I've been waiting 2 years to turn 22! Well 22 years actually, but I didn't care much for turning this age until the infamous Taylor Swift song was released. It seems that in the blogging community it's common to publish posts on your birthday about the things you've learned and the goals you've managed to accomplish.

While scrolling through my Bloglovin feed I found that Megan from the Artistic Brunette has also recently turned 22, which she talks about in her 22 Pieces of Wisdom Post. As of 1:47 PM today I am 22 years old, but I am nowhere near wise. I decided to do a twist on the everyday birthday post and list the things I still haven't quite figured out by 22.

Please don't judge me, I was a strange child that has grown into a very strange adult...and also, enjoy the photos of me during my awkward years.


1. How to drive. I mean, I can drive, sort of. If you were dying I could probably get the car to the hospital.

2. That unsubscribing from a newsletter is much easier than being annoyed every day when I receive another unwanted email.

3. How to file taxes. I'd need a job for that, "Helloooo postgrad unemployment slump!"

4. How to properly paint my nails.

5. While pulling an all nighter might still get me an A, it's not worth the stress of that last hour before the paper is due.

6. How to change a tire, or pump gas, or any of those basic life skills. I just have never had an interest in anything car related.

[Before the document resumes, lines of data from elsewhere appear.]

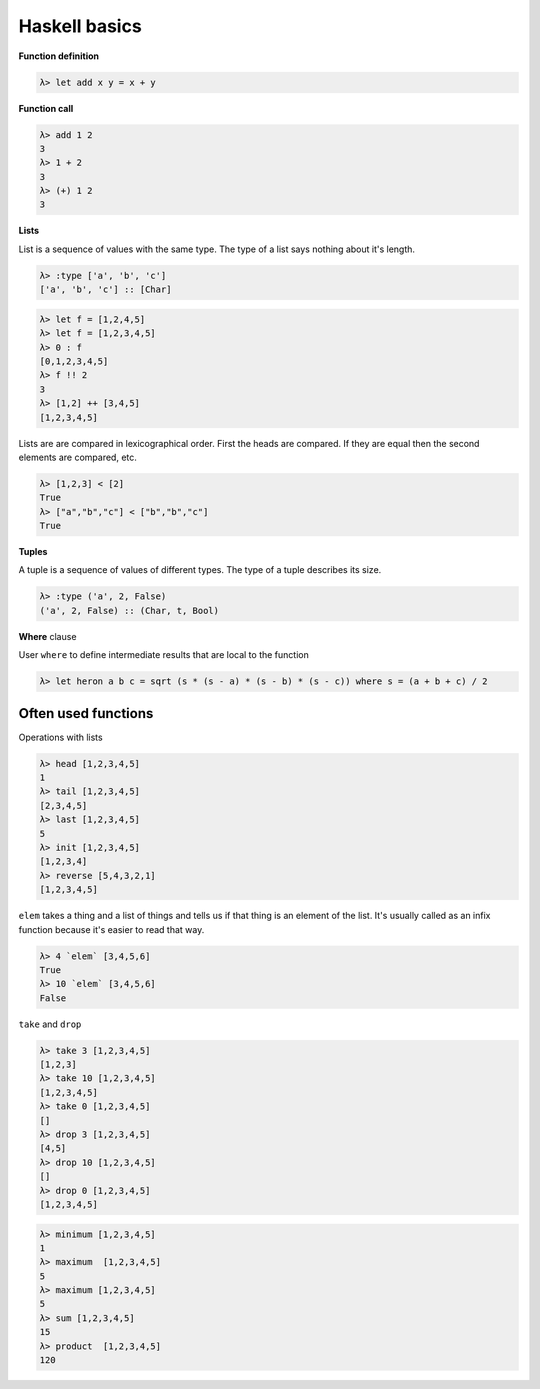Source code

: Haskell basics
==============


**Function definition**

.. code :: haskell

  λ> let add x y = x + y

**Function call**

.. code :: haskell

  λ> add 1 2
  3
  λ> 1 + 2
  3
  λ> (+) 1 2
  3

**Lists**

List is a sequence of values with the same type. The type of a list says nothing about it's length.

.. code :: haskell

  λ> :type ['a', 'b', 'c']
  ['a', 'b', 'c'] :: [Char]

.. code :: haskell

  λ> let f = [1,2,4,5]
  λ> let f = [1,2,3,4,5]
  λ> 0 : f
  [0,1,2,3,4,5]
  λ> f !! 2
  3
  λ> [1,2] ++ [3,4,5]
  [1,2,3,4,5]

Lists are are compared in lexicographical order. First the heads are compared. If they are equal then the second elements are compared, etc.
  
.. code :: haskell

  λ> [1,2,3] < [2]
  True
  λ> ["a","b","c"] < ["b","b","c"]
  True

**Tuples**

A tuple is a sequence of values of different types. The type of a tuple describes its size.

.. code :: haskell

  λ> :type ('a', 2, False)
  ('a', 2, False) :: (Char, t, Bool)

**Where** clause

User ``where`` to define intermediate results that are local to the function

.. code :: haskell

  λ> let heron a b c = sqrt (s * (s - a) * (s - b) * (s - c)) where s = (a + b + c) / 2

Often used functions
````````````````````

Operations with lists

.. code :: haskell

  λ> head [1,2,3,4,5]
  1
  λ> tail [1,2,3,4,5]
  [2,3,4,5]
  λ> last [1,2,3,4,5]
  5
  λ> init [1,2,3,4,5]
  [1,2,3,4]
  λ> reverse [5,4,3,2,1]  
  [1,2,3,4,5]

``elem`` takes a thing and a list of things and tells us if that thing is an element of the list. It's usually called as an infix function because it's easier to read that way.

.. code :: haskell

  λ> 4 `elem` [3,4,5,6]  
  True  
  λ> 10 `elem` [3,4,5,6]  
  False 

``take`` and ``drop``

.. code :: haskell

  λ> take 3 [1,2,3,4,5]
  [1,2,3]
  λ> take 10 [1,2,3,4,5]
  [1,2,3,4,5]
  λ> take 0 [1,2,3,4,5]
  []
  λ> drop 3 [1,2,3,4,5]
  [4,5]
  λ> drop 10 [1,2,3,4,5]
  []
  λ> drop 0 [1,2,3,4,5]
  [1,2,3,4,5]

.. code :: haskell

  λ> minimum [1,2,3,4,5]
  1
  λ> maximum  [1,2,3,4,5]
  5
  λ> maximum [1,2,3,4,5]
  5
  λ> sum [1,2,3,4,5]
  15
  λ> product  [1,2,3,4,5]
  120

7. How to curl my hair, even though I've seen about 200 YouTube tutorials!

8. How to properly use Twitter. The best I can do is hash tag a few words.

9. Saving money without the intention of spending it on something. Save for the future? Nahh, I much rather buy this adorable notebook from the dollar section at Target.

10. The importance of flossing. Sorry Dr.Kondo.

11. How to walk in heels. How to stand in heels basically. (I swear to God I types hells instead of heels both times, either I'm stupid or that meant something.)

12. How to run into an ex boyfriend without being awkward. I'll just hide in the children's section until I'm he's left the store. (True story.)

who is this baby and why was I holding him?
13. Eyeliner? Eyeshadow? Make up in general? Pass. I rather spend my money on stationery at Target.

14. How to take things slow. Whether I'm binge watching a show, reading a book in one sitting or burning my tongue on a slice of pizza, everything has always been a race to me.

15. The art of getting dumped gracefully. I'm kinda crazy, like full voice mail inbox kinda crazy.

16. How to look genuinely happy when someone tells me to smile in a photo. I just cant be happy on command, okay!

17. I suck at video games. As in, I have trouble getting past level one. Blame my mom for pushing books on us.


18. How to keep in touch with friends. I just suck at texting people on a regular basis and keeping up with other's lives in general.

19. How to say no to a good sale, even if I haven more than enough clothes. I.e. Forever 21 Veterans Day Sale!

20. To not trust my computer and back up my files. I cant count the number of times I've lost my entire music collection.

21. How to barbecue. In my opinion, you're not an adult until you can barbecue.

22. I haven't exactly figured out what my next step is, in regards to where I want to attend grad school, where I want to live and what exactly I want to do with my life.
When I thought of this blog post I thought it would be simple enough, but as I got halfway through I had trouble coming up with things to list. I may not have it all figured out, but as a new 22 year old, I think I've experienced more than most people my age. College, moving much too far from home, traveling Europe and endless heartbreaks have taught me a lot about myself. Now if I could only muster up the motivation to get that driver's license!